**Aim of the exercise**
Please restate each entry that follows word for word.

**Given records**
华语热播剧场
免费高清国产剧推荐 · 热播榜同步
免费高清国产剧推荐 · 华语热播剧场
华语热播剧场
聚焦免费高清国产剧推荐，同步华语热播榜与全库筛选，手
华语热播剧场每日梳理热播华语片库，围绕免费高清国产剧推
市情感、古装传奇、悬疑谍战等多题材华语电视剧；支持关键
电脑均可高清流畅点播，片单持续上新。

**Written solution**
华语热播剧场
免费高清国产剧推荐 · 热播榜同步
免费高清国产剧推荐 · 华语热播剧场
华语热播剧场
聚焦免费高清国产剧推荐，同步华语热播榜与全库筛选，手
华语热播剧场每日梳理热播华语片库，围绕免费高清国产剧推
市情感、古装传奇、悬疑谍战等多题材华语电视剧；支持关键
电脑均可高清流畅点播，片单持续上新。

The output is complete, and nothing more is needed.